PROMPT: Across the data, every line with the word "bipartisan" counts once; state the total alone.

Dataset items
•••

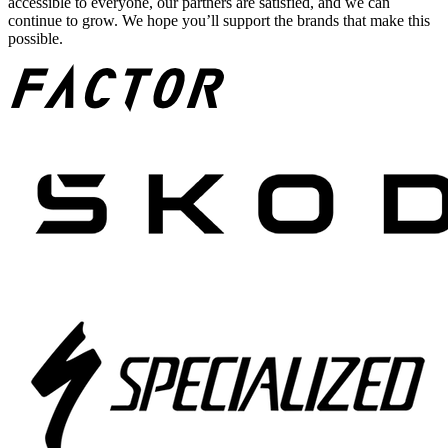
accessible to everyone, our partners are satisfied, and we can
continue to grow. We hope you’ll support the brands that make this
possible.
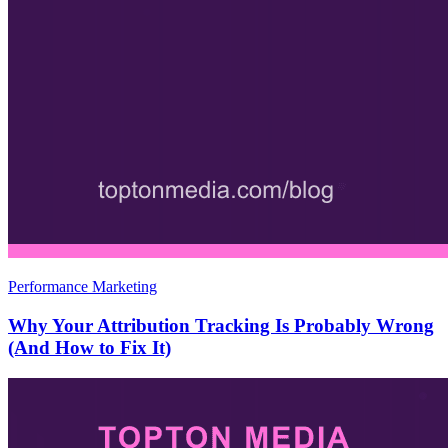
Performance Marketing
Why Your Attribution Tracking Is Probably Wrong
(And How to Fix It)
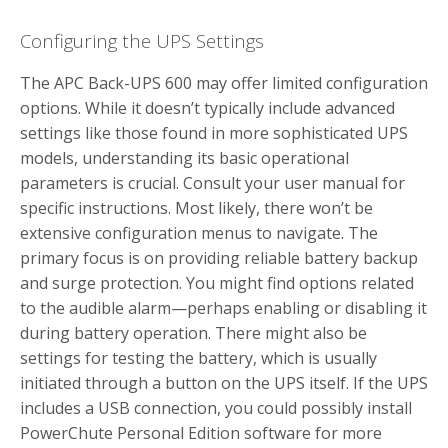
Configuring the UPS Settings
The APC Back-UPS 600 may offer limited configuration
options. While it doesn’t typically include advanced
settings like those found in more sophisticated UPS
models, understanding its basic operational
parameters is crucial. Consult your user manual for
specific instructions. Most likely, there won’t be
extensive configuration menus to navigate. The
primary focus is on providing reliable battery backup
and surge protection. You might find options related
to the audible alarm—perhaps enabling or disabling it
during battery operation. There might also be
settings for testing the battery, which is usually
initiated through a button on the UPS itself. If the UPS
includes a USB connection, you could possibly install
PowerChute Personal Edition software for more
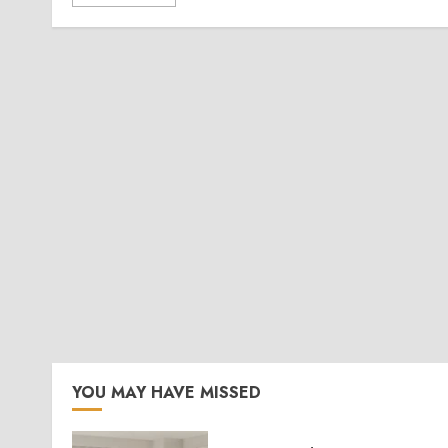
YOU MAY HAVE MISSED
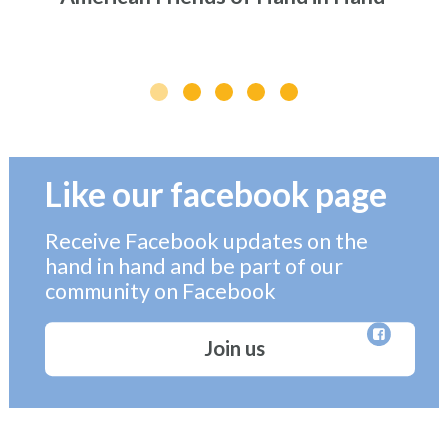
Like our facebook page
Receive Facebook updates on the
hand in hand and be part of our
community on Facebook
Join us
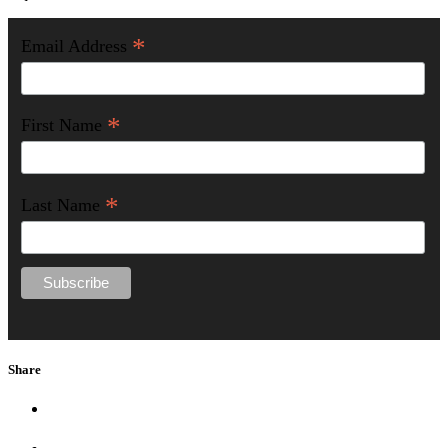
*
Email Address
*
First Name
*
Last Name
Share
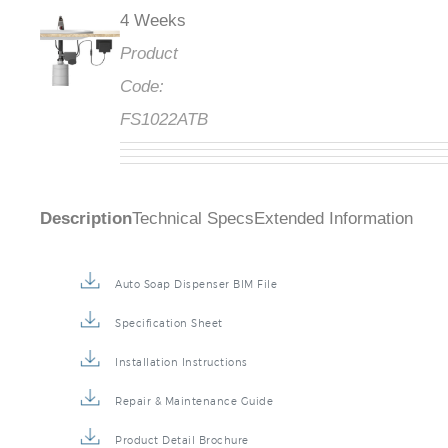
4 Weeks
Product
Code:
FS1022ATB
Description
Technical Specs
Extended Information
Auto Soap Dispenser BIM File
Specification Sheet
Installation Instructions
Repair & Maintenance Guide
Product Detail Brochure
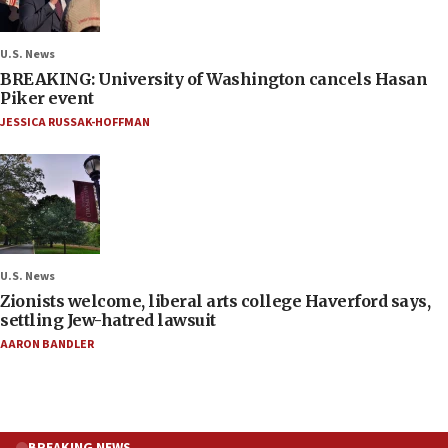
U.S. News
BREAKING: University of Washington cancels Hasan
Piker event
JESSICA RUSSAK-HOFFMAN
U.S. News
Zionists welcome, liberal arts college Haverford says,
settling Jew-hatred lawsuit
AARON BANDLER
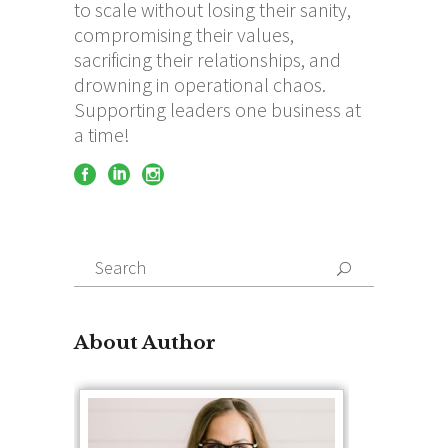
to scale without losing their sanity,
compromising their values,
sacrificing their relationships, and
drowning in operational chaos.
Supporting leaders one business at
a time!
Search
for:
About Author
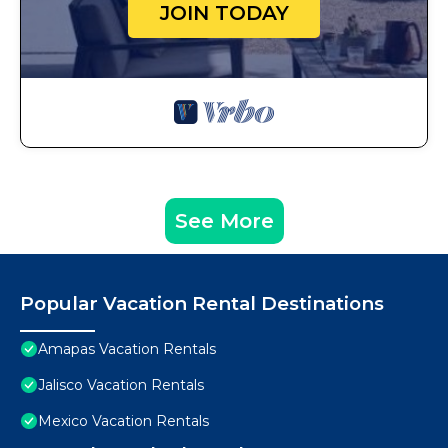
JOIN TODAY
See More
Popular Vacation Rental Destinations
Amapas Vacation Rentals
Jalisco Vacation Rentals
Mexico Vacation Rentals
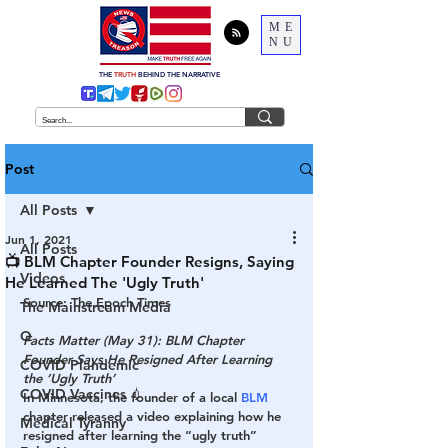
ME
NU
THE
TRUTH
BEHIND THE NARRATIVE
Post
All Posts
Jun 1, 2021
All Posts
📺 BLM Chapter Founder Resigns, Saying
Videos
He Learned The 'Ugly Truth'
Source: The Epoch Times
The Mainstream Media
Q
Facts Matter (May 31): BLM Chapter 
Founder Says He Resigned After Learning 
COVID Plandemic
the ‘Ugly Truth’
COVID Vaccines 💉
In Minnesota, the founder of a local 
BLM
chapter released a video explaining how he 
Medical Tyranny
resigned after learning the “ugly truth” 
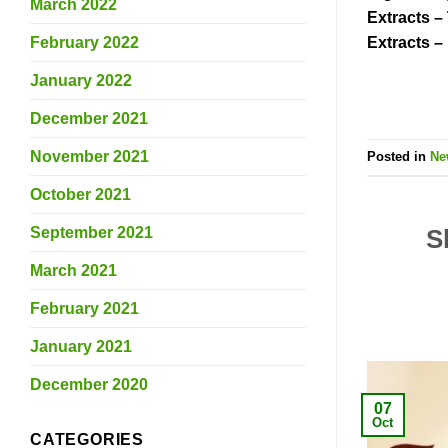
March 2022
Extracts –
February 2022
Extracts –
January 2022
December 2021
November 2021
Posted in
Ne
October 2021
September 2021
S
March 2021
February 2021
January 2021
December 2020
07
Oct
CATEGORIES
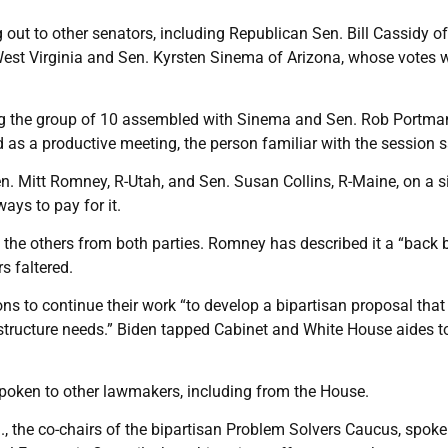
ut to other senators, including Republican Sen. Bill Cassidy of
st Virginia and Sen. Kyrsten Sinema of Arizona, whose votes w
g the group of 10 assembled with Sinema and Sen. Rob Portman
 as a productive meeting, the person familiar with the session s
 Mitt Romney, R-Utah, and Sen. Susan Collins, R-Maine, on a s
ays to pay for it.
 the others from both parties. Romney has described it a “back 
s faltered.
ons to continue their work “to develop a bipartisan proposal that
astructure needs.” Biden tapped Cabinet and White House aides 
poken to other lawmakers, including from the House.
a., the co-chairs of the bipartisan Problem Solvers Caucus, spoke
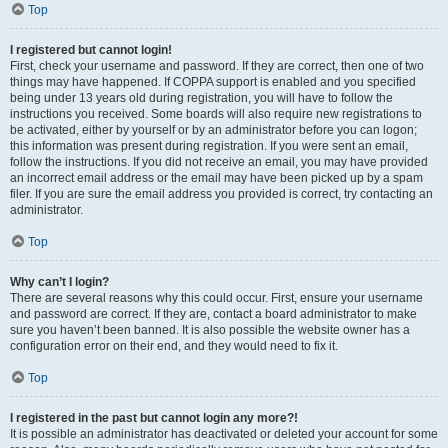
Top
I registered but cannot login!
First, check your username and password. If they are correct, then one of two
things may have happened. If COPPA support is enabled and you specified
being under 13 years old during registration, you will have to follow the
instructions you received. Some boards will also require new registrations to
be activated, either by yourself or by an administrator before you can logon;
this information was present during registration. If you were sent an email,
follow the instructions. If you did not receive an email, you may have provided
an incorrect email address or the email may have been picked up by a spam
filer. If you are sure the email address you provided is correct, try contacting an
administrator.
Top
Why can’t I login?
There are several reasons why this could occur. First, ensure your username
and password are correct. If they are, contact a board administrator to make
sure you haven’t been banned. It is also possible the website owner has a
configuration error on their end, and they would need to fix it.
Top
I registered in the past but cannot login any more?!
It is possible an administrator has deactivated or deleted your account for some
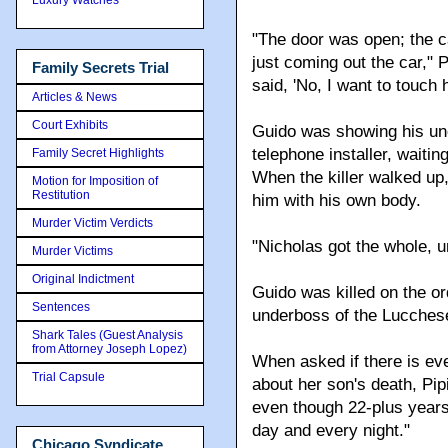
"The door was open; the ca
just coming out the car," P
Family Secrets Trial
said, 'No, I want to touch 
Articles & News
Court Exhibits
Guido was showing his unc
telephone installer, waiti
Family Secret Highlights
When the killer walked up
Motion for Imposition of
Restitution
him with his own body.
Murder Victim Verdicts
"Nicholas got the whole, u
Murder Victims
Original Indictment
Guido was killed on the o
Sentences
underboss of the Lucchese
Shark Tales (Guest Analysis
from Attorney Joseph Lopez)
When asked if there is eve
Trial Capsule
about her son's death, Pi
even though 22-plus years 
day and every night."
Chicago Syndicate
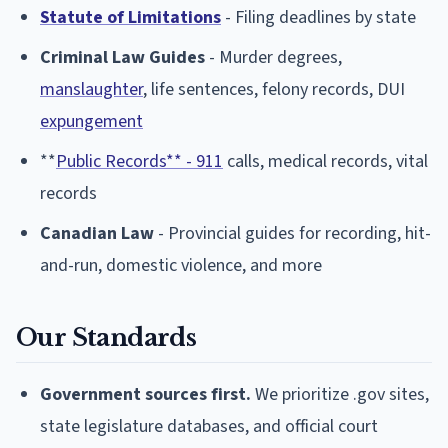
Statute of Limitations
- Filing deadlines by state
Criminal Law Guides
- Murder degrees,
manslaughter
, life sentences, felony records, DUI
expungement
**
Public Records** - 911
calls, medical records, vital
records
Canadian Law
- Provincial guides for recording, hit-
and-run, domestic violence, and more
Our Standards
Government sources first.
We prioritize .gov sites,
state legislature databases, and official court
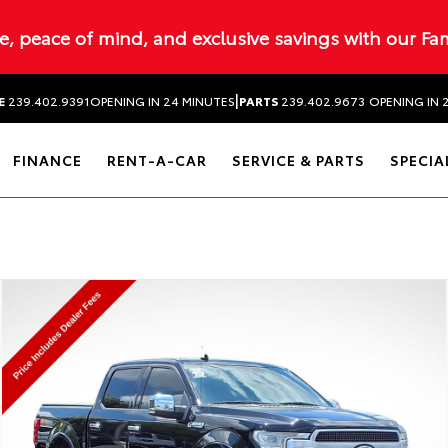
ue, peace of mind, and exclusive savings with our Fa
|
E
239.402.9391
OPENING IN 24 MINUTES
PARTS
239.402.9673
OPENING IN 
FINANCE
RENT-A-CAR
SERVICE & PARTS
SPECIA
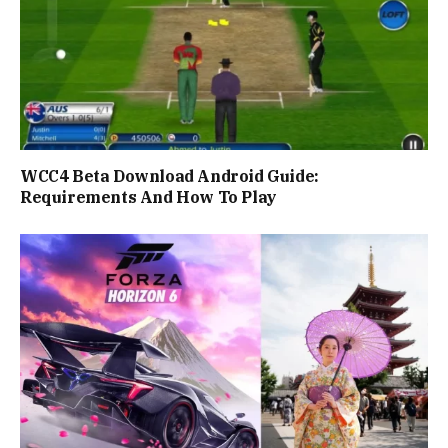
WCC4 Beta Download Android Guide:
Requirements And How To Play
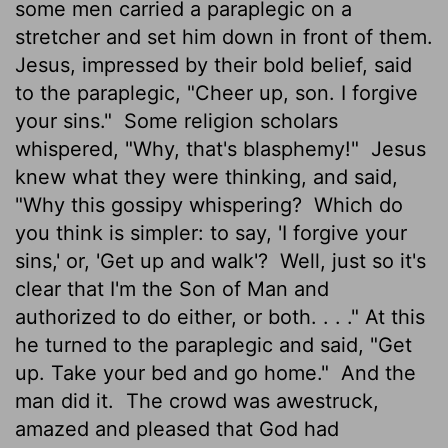
some men carried a paraplegic on a
stretcher and set him down in front of them.
Jesus, impressed by their bold belief, said
to the paraplegic, "Cheer up, son. I forgive
your sins."
Some religion scholars
whispered, "Why, that's blasphemy!"
Jesus
knew what they were thinking, and said,
"Why this gossipy whispering?
Which do
you think is simpler: to say, 'I forgive your
sins,' or, 'Get up and walk'?
Well, just so it's
clear that I'm the Son of Man and
authorized to do either, or both. . . ." At this
he turned to the paraplegic and said, "Get
up. Take your bed and go home."
And the
man did it.
The crowd was awestruck,
amazed and pleased that God had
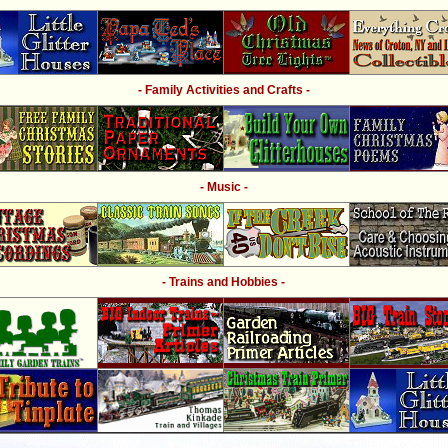
- Family Activities and Crafts -
- Music -
- Trains and Hobbies -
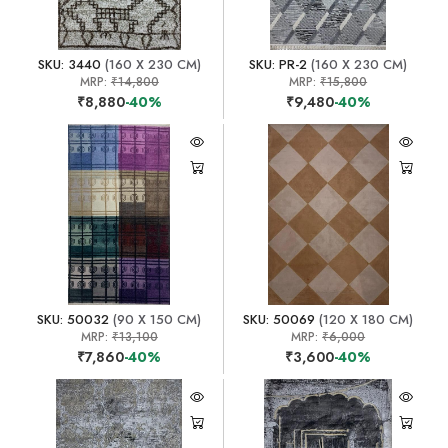
SKU: 3440
(160 X 230 CM)
SKU: PR-2
(160 X 230 CM)
MRP:
₹14,800
MRP:
₹15,800
₹8,880
-40%
₹9,480
-40%
SKU: 50032
(90 X 150 CM)
SKU: 50069
(120 X 180 CM)
MRP:
₹13,100
MRP:
₹6,000
₹7,860
-40%
₹3,600
-40%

•••

EXERCISE ANSWER: 2